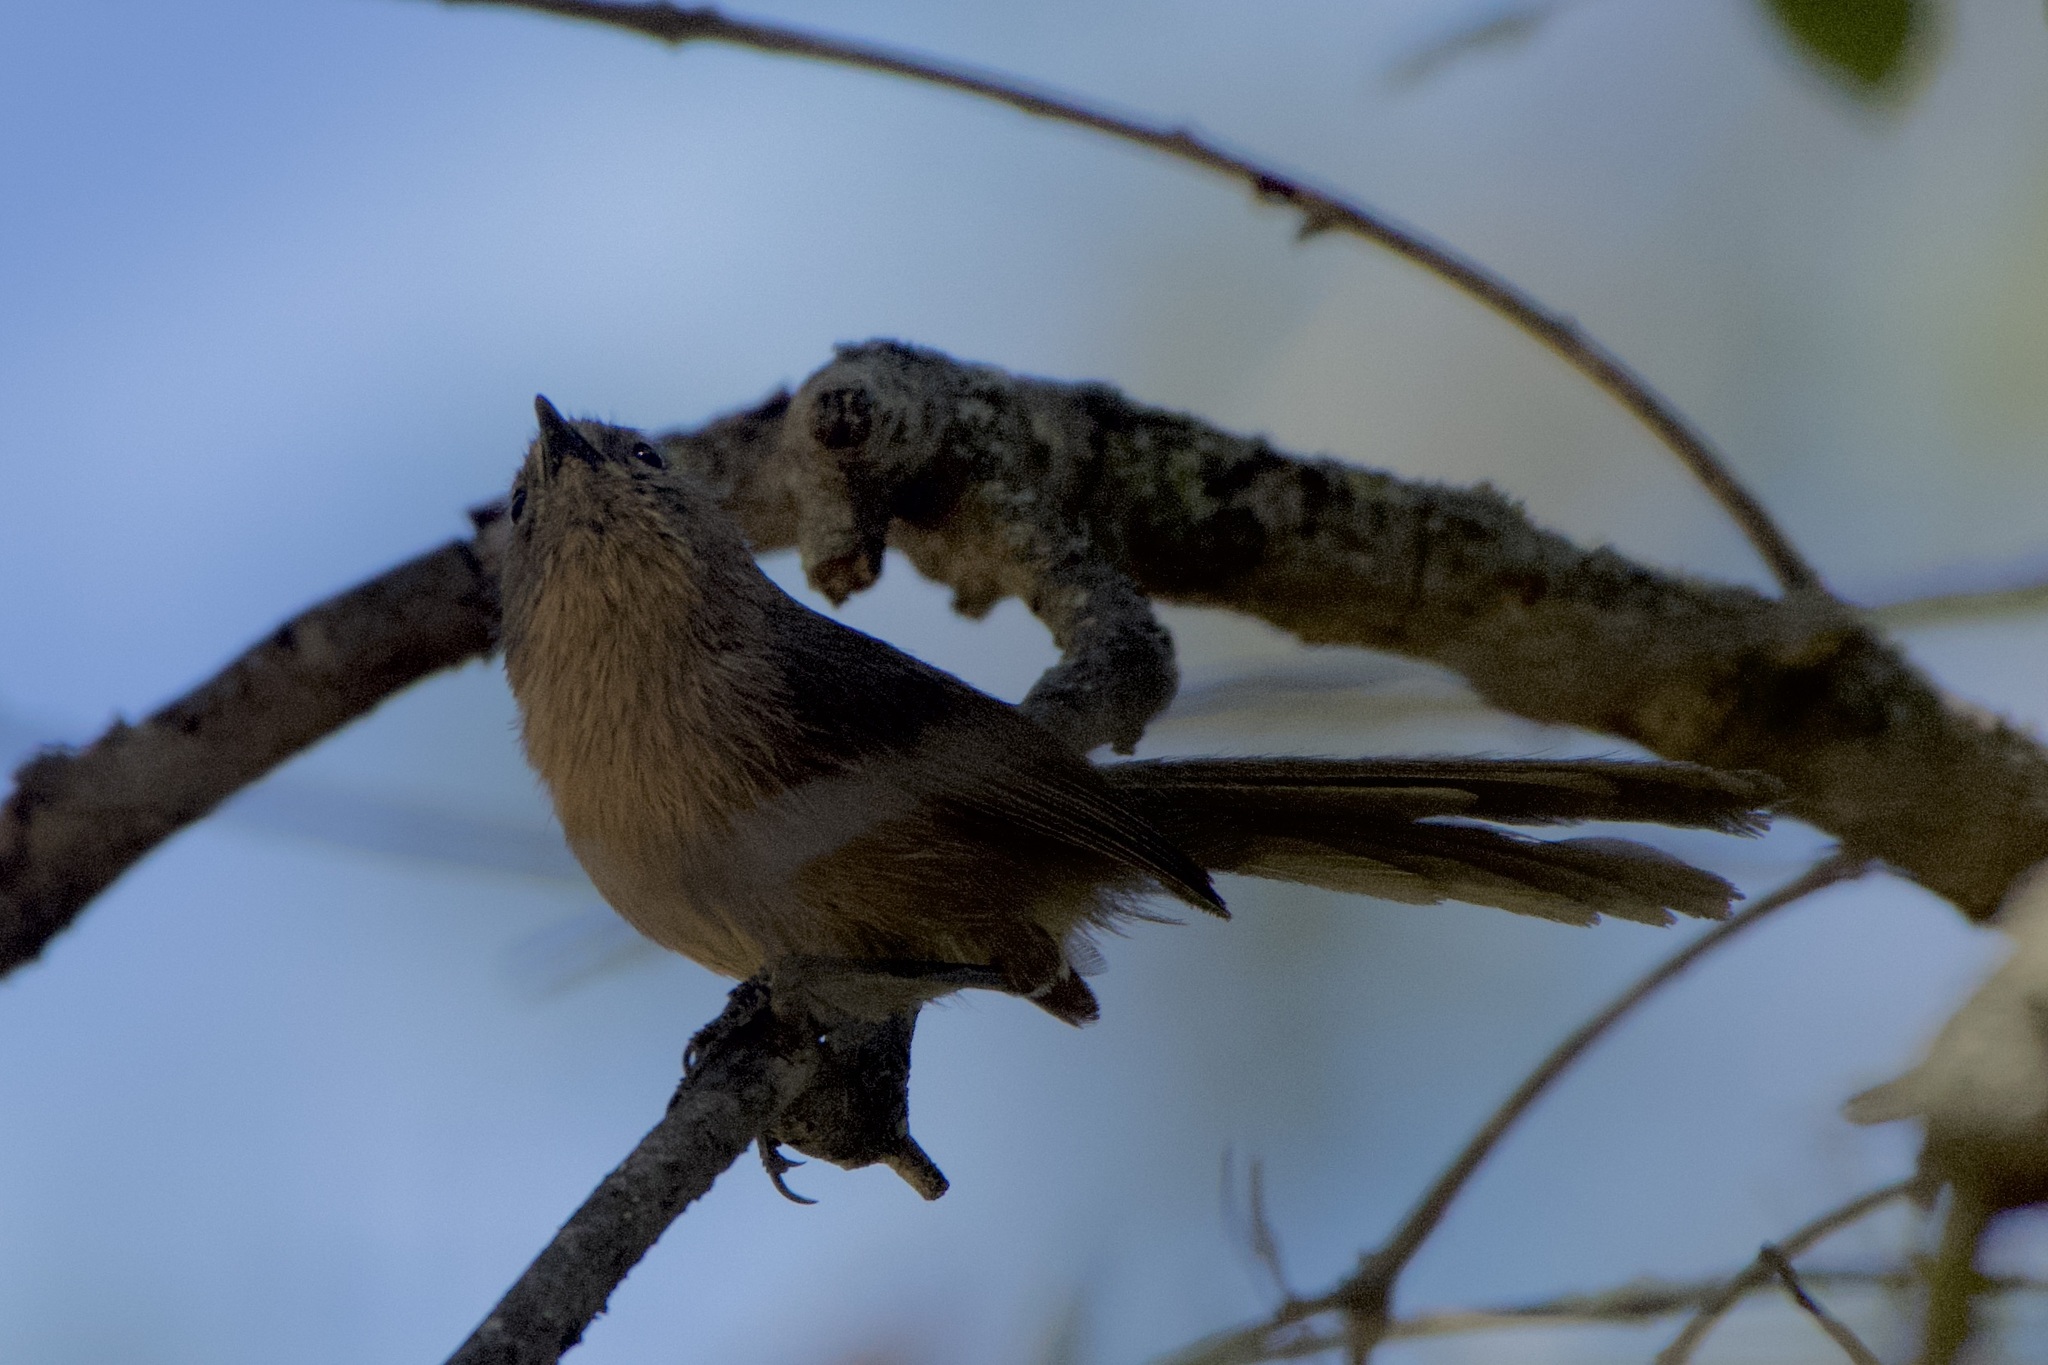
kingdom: Animalia
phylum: Chordata
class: Aves
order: Passeriformes
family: Sylviidae
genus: Chamaea
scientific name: Chamaea fasciata
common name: Wrentit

-------

# CHALLENGE:
Present every line of the data above as a numbered list, skipping blank lines and leaving out the pictures.

# SOLUTION FOR THIS TASK:
1. kingdom: Animalia
2. phylum: Chordata
3. class: Aves
4. order: Passeriformes
5. family: Sylviidae
6. genus: Chamaea
7. scientific name: Chamaea fasciata
8. common name: Wrentit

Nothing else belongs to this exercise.